Türk Arabistanı'nda...

"Halep'te kapıların bir tokmağı var.
Şimdilerde, bu çoğunlukla Fransa'dan ithal edilen, bir kadın eli şeklindeki demir veya bronz bir tokmak. Tokmak çalındıktan sonra bir Avrupalının beklediğinin aksine kapıyı biri açmıyor. Uzaktan ince bir sesin 'Min', yani 'Kim o' dediği işitiliyor. Buna cevap vermek bir seyyah için zor."
Ne zamanın Halep'i bu anlatılan
Şöyle...
Bir antikacı ve seyyah olan Henry S. Cowper o yılın kışını Kahire'de geçirdikten sonra Doğu Akdeniz kıyıları Halep, Bağdat gibi şehirleri gezmeye çıkıyor ve hatıralarını (yeni kuşakların kitabın adına da özellikle dikkat etmesini isterim) 1894'te Through Turkish Arabia (Boydan Boya Türk Arabistanı) adıyla yayınlıyor.
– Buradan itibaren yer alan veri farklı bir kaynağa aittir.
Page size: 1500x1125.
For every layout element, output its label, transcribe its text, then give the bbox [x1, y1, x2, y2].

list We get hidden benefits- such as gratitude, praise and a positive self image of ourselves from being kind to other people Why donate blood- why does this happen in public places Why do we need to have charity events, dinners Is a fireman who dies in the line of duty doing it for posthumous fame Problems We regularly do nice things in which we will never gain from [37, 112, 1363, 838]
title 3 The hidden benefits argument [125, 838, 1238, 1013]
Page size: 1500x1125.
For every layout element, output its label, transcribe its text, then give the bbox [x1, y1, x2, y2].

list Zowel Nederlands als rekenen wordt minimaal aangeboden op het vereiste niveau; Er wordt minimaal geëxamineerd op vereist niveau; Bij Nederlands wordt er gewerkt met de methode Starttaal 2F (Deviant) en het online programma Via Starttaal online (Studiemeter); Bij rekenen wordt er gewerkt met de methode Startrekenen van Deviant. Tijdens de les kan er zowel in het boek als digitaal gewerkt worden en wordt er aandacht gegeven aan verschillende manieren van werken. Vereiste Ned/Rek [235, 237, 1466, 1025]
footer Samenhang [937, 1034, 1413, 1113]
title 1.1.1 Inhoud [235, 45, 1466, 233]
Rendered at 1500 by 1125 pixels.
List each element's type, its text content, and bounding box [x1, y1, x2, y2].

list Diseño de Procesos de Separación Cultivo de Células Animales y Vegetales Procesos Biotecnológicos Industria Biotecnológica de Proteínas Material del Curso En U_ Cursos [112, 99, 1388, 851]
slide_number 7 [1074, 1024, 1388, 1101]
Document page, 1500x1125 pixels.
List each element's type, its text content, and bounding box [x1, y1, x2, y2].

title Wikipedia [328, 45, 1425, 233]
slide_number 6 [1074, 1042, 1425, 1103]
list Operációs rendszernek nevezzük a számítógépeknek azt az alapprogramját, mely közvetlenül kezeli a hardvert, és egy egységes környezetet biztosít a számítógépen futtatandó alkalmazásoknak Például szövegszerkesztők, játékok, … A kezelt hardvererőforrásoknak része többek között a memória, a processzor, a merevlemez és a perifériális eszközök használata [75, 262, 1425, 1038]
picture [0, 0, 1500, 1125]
Madem şimdi aklımız fikrimiz Suriye'de...
Şu pazar günü biraz da Batılı seyyahların geçen yüzyılın başlangıcına ait hatıratlarına göz atalım istedim.
Cowper'dan bir alıntı daha...
Minik bir iki detay, yükselen kapitalist yayılmacılığın Ortadoğu'daki dönüştürücü gücüne işaret ediyor.
"Halep, tamamen mezarlıklarla çevrili. Tabii, çoğunluğu Müslüman mezarlıkları ama kuzeyde Avrupalıların, Ermenilerin ve Yahudilerin mezarlıkları var. Azizia bölgesinde, son iki yüz yıldır artan imalathanelerle ilgili İngiliz ve diğer Avrupalı tüccarları anan mezar taşlarının dikildiği kabristan bulunuyor."